Paralyzed rats with damaged spinal cords can walk again — some even sprinting or climbing up stairs — after an experiment that Swiss researchers hope can one day do the same for immobilized humans.
The work, done by a team at the University of Zurich and the technical university EPFL in Switzerland, used 27 lab rats, severing their spines so that their hind legs were paralyzed.
“This is the World Cup of neurorehabilitation,” lead research author Gregoire Courtine said in a statement. “Our rats have become athletes when just weeks before they were completely paralyzed. I am talking about 100% recuperation of voluntary movement.”
The findings are being published in Friday’s issue of Science journal.
Seventeen of the rats were provided physical rehabilitation, while the other 10 were left alone as a control group.
As part of the training regime, the 17 rats were injected with a chemical cocktail that triggered cell responses. Then, the researchers used electrodes implanted in the spinal canal of each rat to electrically stimulate the spinal cord.
Next step: placing the rat in a harness that kept them upright on a treadmill — a way to jog their reflexes.
After three weeks, the harnessed rats were placed on a runway. Eventually, a piece of chocolate was kept at the end of the course to further encourage the rats to become mobile.
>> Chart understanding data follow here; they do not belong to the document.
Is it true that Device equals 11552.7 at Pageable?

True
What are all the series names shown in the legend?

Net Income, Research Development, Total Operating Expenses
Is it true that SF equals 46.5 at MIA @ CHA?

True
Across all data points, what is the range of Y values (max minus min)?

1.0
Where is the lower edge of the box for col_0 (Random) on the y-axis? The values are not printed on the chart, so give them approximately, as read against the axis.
The “willpower-based training” did the trick, with the rats seeing a fourfold increase in nerve fibers in their brains and spines, said Janine Heutschi, a study co-author.
Courtine added that the rats were “not only voluntarily initiating a walking gait, but they are soon sprinting, climbing up stairs and avoiding obstacles when stimulated.”
The rats, however, still required harnesses to stay vertical.
Whether the electro-chemical regimen can ever cure humans remains to be seen, especially for people who’ve had spinal cord injuries that are the result of bruising — different from the lab rats, which had their spinal cords cut.
Still, researchers said that human clinical trials could begin in Zurich within two years.